Page excerpt:

Friday, December 13, 2013

Staying Present This Holiday Season




I remember it all so clearly. I was lying in a clean, sterile room with people around me telling me to just relax and that everything would be fine. That it would all be okay. My husband was knelt down beside me and I remember we were in the midst of a prayer and hurried “I love you’s” when I heard the sound that would change my life. A baby’s cry. Then a collective sound of “awwww” by all the nurses and doctors in the room as they placed my baby, my newborn son, on my chest for the very first time.

I remember him being so tiny and soft and I foolishly thought that this time would last forever. But, of course, it didn’t. First he started to crawl and then he was picking himself up, falling down and learning how to walk. I remember asking time to just please slow down. To let him be little for just a while longer. But time didn’t listen and now that sweet little boy is a little over a year old. 

“Time flies” and “cherish the moment” have been phrases that I’ve always heard. It wasn’t until I became a mother and lost my grandmother that I really understood the power of those words and just how fast time really flies.  

It was also at this time that I realized how much I was distracted by the “to dos” and the technology of life that I wasn’t really focusing on and relishing each moment that came my way.  I admit that I looked at my cell phone way too much and spent far too much time worrying about what to do next-especially when I was in grad school- that I wasn’t in the moment and really connecting with those around me. 

I don’t want this to be a regret of mine. As my son grows up, I don’t want to miss out on the beautiful moments that are happening around me like watching him fall asleep after finishing a bottle or seeing the excitement spread over his face when he discovers a new toy or brushes his teeth-his favorite thing! I also don’t want to miss out on the mundane moments, the moments when the temptation to check my phone is the greatest like during the 45 minutes it takes to feed him sometimes and on the solitary walks to the grocery store.

Aside from that, I also don’t want to miss a connection with someone because I was worried about what would be for dinner that night or the pile of laundry that is waiting for me at home. I want to be better about looking someone in the eye, asking questions, and really listening to what they have to say.

Data provided:
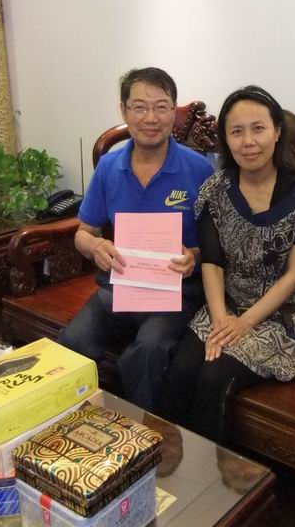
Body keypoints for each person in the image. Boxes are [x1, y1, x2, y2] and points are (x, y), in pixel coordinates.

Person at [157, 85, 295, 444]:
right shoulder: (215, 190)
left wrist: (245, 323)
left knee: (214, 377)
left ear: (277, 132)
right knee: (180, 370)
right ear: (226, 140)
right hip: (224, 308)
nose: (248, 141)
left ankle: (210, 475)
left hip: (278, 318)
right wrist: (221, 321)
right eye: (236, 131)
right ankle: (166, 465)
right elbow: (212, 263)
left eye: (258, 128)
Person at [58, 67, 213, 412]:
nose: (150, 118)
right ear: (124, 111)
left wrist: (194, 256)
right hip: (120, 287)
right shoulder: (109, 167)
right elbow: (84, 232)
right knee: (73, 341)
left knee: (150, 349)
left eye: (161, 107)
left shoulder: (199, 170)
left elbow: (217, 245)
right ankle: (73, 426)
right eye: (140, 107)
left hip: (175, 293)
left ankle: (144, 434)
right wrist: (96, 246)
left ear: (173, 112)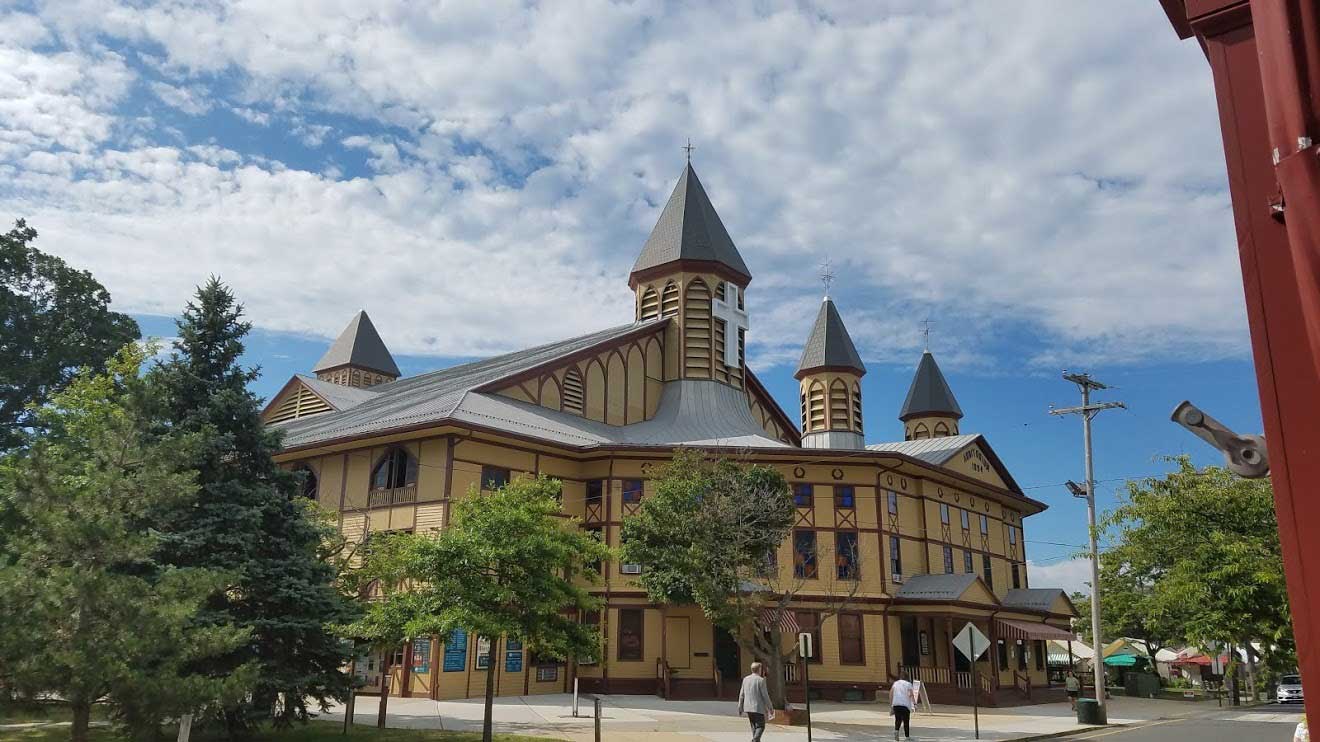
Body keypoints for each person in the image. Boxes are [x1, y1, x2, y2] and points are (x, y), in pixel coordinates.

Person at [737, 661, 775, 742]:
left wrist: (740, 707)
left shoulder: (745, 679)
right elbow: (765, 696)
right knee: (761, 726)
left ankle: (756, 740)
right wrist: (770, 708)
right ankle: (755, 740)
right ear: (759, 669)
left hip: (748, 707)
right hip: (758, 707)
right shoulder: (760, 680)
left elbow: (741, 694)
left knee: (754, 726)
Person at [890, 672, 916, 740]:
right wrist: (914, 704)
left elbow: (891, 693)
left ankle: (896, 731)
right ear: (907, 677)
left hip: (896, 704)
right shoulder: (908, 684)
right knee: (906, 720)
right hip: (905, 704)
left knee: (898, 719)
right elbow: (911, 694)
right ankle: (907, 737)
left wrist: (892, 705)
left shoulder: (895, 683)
* * *
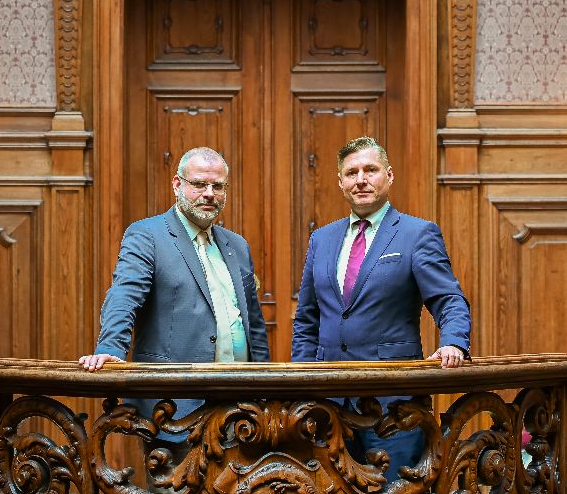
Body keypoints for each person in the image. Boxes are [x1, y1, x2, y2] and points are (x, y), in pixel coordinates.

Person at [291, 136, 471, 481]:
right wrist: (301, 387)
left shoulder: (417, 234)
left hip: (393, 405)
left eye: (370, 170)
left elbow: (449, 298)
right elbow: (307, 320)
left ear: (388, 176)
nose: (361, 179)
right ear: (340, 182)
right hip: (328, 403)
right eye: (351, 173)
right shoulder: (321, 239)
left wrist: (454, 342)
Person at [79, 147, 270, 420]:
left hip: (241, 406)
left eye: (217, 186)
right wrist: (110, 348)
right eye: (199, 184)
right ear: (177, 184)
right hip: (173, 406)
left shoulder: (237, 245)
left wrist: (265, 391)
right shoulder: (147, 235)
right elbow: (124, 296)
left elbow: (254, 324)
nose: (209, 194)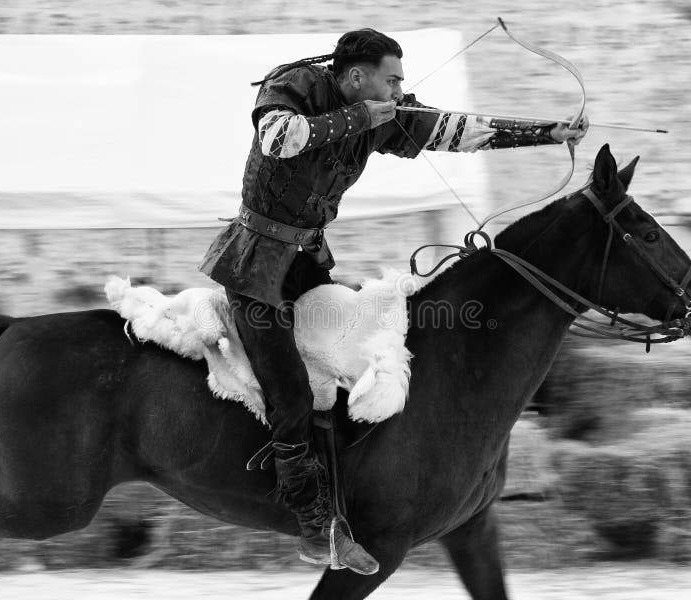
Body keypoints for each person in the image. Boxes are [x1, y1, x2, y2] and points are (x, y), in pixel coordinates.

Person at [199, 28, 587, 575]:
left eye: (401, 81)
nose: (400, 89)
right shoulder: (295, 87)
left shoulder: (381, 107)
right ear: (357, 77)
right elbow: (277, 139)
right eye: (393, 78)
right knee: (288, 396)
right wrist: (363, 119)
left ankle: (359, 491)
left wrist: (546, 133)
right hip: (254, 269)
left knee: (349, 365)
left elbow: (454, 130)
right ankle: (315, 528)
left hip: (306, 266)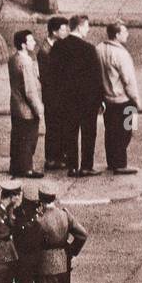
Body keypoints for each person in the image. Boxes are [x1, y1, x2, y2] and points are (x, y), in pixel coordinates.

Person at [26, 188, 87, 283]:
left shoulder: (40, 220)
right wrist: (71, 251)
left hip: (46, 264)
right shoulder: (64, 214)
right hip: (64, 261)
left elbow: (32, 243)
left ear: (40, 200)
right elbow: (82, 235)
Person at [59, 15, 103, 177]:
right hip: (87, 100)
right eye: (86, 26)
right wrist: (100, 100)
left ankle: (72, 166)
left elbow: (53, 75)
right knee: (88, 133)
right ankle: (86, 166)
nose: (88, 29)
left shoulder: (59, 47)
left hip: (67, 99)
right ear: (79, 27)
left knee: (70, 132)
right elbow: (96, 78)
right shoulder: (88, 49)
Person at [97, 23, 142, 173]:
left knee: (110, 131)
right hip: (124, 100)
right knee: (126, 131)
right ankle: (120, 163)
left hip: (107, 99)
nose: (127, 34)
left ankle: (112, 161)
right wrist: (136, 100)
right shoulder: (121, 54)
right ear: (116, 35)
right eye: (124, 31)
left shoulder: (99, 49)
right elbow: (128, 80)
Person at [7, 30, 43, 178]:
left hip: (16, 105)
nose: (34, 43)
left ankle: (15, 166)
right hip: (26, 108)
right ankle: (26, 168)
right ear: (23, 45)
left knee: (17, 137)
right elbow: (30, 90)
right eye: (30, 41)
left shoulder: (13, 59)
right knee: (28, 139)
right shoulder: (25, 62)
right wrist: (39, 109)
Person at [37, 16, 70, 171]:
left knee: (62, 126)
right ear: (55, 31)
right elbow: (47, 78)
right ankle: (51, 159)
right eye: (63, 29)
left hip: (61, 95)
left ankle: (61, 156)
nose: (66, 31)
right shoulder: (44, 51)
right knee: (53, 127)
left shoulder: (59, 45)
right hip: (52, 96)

Tasks and exercises:
1. In the holiday-season post above, how old is the writer's son now?
2. Do these statements agree with the holiday-season post above? Answer yes or no for each, quoting the words that decide it. (a) The writer's husband was kneeling beside her when the baby was born. (b) Bath time is the son's favorite thing. (c) Feeding the son sometimes takes 45 minutes.
3. Reproduce the holiday-season post word for word from "Staying Present This" up to and including "very first time.".

Results by task:
1. A little over a year old.

2.
(a) Yes: "My husband was knelt down beside me"
(b) No: "brushes his teeth-his favorite thing!"
(c) Yes: "during the 45 minutes it takes to feed him sometimes"

3.
Staying Present This Holiday Season




I remember it all so clearly. I was lying in a clean, sterile room with people around me telling me to just relax and that everything would be fine. That it would all be okay. My husband was knelt down beside me and I remember we were in the midst of a prayer and hurried “I love you’s” when I heard the sound that would change my life. A baby’s cry. Then a collective sound of “awwww” by all the nurses and doctors in the room as they placed my baby, my newborn son, on my chest for the very first time.